In recent weeks, not only are medical professionals working overtime, there are many legal scholars trying to find the legal basis for new policies. After the SARS epidemic, we have the Communicable Disease Control Act and disaster relief laws that provide the government with tools to respond to crises, but they are not blank checks to the government to disregard basic rights of the people. Below are some examples of how current policies are still vague on constitutional grounds, even after attempts to legitimize them legally. In the future their legality may be contested and spark additional controversy down the road.

Take for example, the policy of limiting the purchase of face masks based on real identities as registered on the national healthcare ID. The intention is benign, of course, but the National Health Insurance Act Article 16.1 clearly mandates that “the card may not store any information not used for medical care purposes as well as those unrelated to the insured receiving insurance medical services.” Since face masks are not covered by the National Health Insurance in most cases, unless the legislature amend the law, requiring the national healthcare ID card to buy face masks risks violating the law.

Meanwhile, the legal grounds of requiring private businesses (like convenience stores or pharmacies) to increase personnel to assist the government in distributing face masks is also questionable. The Communicable Disease Control Act provides for expropriation of goods (Article 54) and personnel (Article 53), as well as waived fair trade, labeling and tax duties (Article 55). But since convenience stores and pharmacies are neither “private medical care institutions” nor “medical devices for diseases” referred to in Articles 53 and 54 of the Communicable Disease Control Act, the losses of the employee wages in assisting the government would not be compensated. This legal uncertainty and risk isn’t something we should place on our businesses and government employees in this time of crisis.

Additionally, the digital monitoring tools that our government is fond of using recently also raises questions on human rights and legality. The proposal by the Ministry of Health and Welfare to record one’s location history on the national healthcare card may be considered a “disease control measure” for the purposes of Article 48 of the Communicable Disease Control Act, but location histories can very easily be overexposed and abused. It is also unclear when this function will be triggered, and when it will end. For law enforcement to require mobile carriers to turn over cell tower records to track the location of individuals in self quarantine is problematic, because cell phone locations are covered by Article 3-1 of the Communication Security and Surveillance Act, and in Article 11 only allows warrants for cell phone locations for investigations in criminal charges that carry a sentence of more than three years. Even if individuals in self quarantine may violate the Communicable Disease Control Act, it’s hard to say that automatically allows the police to monitor all cell phone location records.

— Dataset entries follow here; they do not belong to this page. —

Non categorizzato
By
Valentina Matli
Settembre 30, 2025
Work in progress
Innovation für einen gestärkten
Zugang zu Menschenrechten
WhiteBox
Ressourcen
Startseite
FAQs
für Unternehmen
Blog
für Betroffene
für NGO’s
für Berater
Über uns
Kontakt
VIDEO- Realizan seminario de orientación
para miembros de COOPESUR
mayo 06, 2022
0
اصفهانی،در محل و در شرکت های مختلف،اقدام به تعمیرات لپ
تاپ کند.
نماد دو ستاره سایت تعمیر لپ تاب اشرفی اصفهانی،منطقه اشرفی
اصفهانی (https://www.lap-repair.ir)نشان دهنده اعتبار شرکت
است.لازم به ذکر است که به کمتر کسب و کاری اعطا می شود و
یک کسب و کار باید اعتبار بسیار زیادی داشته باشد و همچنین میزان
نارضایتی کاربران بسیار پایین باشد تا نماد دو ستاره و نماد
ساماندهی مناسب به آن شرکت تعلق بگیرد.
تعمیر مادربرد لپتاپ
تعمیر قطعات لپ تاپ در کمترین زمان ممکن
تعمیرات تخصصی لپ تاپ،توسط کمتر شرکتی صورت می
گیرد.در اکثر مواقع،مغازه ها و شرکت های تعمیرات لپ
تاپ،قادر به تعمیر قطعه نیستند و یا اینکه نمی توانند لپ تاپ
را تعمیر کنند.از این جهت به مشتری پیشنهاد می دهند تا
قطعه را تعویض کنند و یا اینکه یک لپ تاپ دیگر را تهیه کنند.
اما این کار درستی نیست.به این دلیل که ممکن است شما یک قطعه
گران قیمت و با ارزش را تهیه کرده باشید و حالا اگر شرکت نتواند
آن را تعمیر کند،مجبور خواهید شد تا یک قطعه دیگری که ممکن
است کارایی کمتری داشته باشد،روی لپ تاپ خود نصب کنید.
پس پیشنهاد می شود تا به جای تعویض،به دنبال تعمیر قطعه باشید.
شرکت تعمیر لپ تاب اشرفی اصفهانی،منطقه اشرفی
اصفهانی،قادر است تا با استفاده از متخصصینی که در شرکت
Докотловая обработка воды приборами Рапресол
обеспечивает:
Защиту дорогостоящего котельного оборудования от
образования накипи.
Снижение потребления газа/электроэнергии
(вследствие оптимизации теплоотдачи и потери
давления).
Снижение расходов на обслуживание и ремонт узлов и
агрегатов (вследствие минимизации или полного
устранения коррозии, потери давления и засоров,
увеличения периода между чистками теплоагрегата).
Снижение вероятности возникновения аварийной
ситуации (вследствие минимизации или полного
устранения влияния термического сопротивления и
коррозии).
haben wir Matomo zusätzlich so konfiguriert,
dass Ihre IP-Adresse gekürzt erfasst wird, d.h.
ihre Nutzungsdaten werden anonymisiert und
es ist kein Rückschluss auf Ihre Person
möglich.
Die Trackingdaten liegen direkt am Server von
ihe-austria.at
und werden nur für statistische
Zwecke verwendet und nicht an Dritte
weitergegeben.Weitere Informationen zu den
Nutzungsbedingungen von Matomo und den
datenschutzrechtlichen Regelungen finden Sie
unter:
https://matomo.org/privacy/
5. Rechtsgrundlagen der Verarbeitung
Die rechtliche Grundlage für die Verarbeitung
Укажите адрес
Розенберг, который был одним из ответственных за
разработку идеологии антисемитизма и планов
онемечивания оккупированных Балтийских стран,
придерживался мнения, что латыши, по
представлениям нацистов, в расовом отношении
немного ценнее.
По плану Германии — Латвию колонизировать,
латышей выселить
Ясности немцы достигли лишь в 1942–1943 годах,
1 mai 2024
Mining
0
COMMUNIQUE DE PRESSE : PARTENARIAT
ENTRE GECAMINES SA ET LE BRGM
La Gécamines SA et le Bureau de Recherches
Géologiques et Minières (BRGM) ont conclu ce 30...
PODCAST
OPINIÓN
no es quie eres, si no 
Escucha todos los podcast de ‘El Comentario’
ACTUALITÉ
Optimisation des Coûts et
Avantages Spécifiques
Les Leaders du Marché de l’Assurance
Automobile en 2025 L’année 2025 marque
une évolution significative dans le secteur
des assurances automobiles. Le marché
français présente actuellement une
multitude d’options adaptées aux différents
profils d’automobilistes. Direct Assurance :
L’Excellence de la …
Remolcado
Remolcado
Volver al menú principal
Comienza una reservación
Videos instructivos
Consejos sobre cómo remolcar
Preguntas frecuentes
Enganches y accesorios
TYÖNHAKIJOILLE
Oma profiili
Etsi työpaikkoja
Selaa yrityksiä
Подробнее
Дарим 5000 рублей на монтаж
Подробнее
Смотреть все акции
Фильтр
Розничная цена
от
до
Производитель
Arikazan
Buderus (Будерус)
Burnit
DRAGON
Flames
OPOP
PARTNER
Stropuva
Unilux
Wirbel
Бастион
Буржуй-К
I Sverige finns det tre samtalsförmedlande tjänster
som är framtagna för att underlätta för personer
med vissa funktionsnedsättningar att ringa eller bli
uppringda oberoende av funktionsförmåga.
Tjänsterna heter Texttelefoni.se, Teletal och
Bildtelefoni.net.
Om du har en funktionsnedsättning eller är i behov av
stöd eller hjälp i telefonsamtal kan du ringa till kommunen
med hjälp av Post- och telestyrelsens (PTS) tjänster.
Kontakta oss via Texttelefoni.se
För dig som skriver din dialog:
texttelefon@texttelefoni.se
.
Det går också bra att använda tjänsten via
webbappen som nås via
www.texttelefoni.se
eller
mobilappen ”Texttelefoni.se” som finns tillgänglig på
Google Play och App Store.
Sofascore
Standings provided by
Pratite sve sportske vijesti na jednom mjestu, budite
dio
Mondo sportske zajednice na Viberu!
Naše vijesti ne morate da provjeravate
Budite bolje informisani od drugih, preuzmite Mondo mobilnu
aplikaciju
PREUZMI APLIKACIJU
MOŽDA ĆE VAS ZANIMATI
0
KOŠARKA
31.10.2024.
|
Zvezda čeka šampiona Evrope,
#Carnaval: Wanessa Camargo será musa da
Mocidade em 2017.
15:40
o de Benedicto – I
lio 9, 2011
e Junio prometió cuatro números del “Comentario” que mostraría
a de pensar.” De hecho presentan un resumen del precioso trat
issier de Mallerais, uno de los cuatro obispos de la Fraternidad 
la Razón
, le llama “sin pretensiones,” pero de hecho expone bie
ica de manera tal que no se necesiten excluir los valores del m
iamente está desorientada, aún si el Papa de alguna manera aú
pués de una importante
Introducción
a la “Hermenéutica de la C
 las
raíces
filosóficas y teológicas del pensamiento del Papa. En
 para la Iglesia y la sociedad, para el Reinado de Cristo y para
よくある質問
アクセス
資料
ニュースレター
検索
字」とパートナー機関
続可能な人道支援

Finally, as the epidemic continues to spread in China, the current regulations regarding China and Hong Kong are not adequate in dealing with a host of issues, including whether existing medical care capacities can handle medical evacuations, to what to do with political asylum and even “medical refugees.” The employee who was fired for reporting the manager’s failing to self quarantine after returning from Shenzhen could also have been better protected, had our whistleblower protection bill not been delayed for so long.

Fighting a viral epidemic is a serious undertaking. Our government has earned a great deal of approval for their speed and efficiency in protecting our health. But from the perspective of the long term democratic system in our country, we can still do better in clarifying the gray areas in our laws and be transparent in assessing the pros and cons of our policies. Protecting the nation’s health is a long term game, and carefully debating whether policies are legal and necessary, as well as upholding our rule of law and minimizing the risk of violating the rights of all stakeholders, are ways a democratic nation ought to conduct ourselves.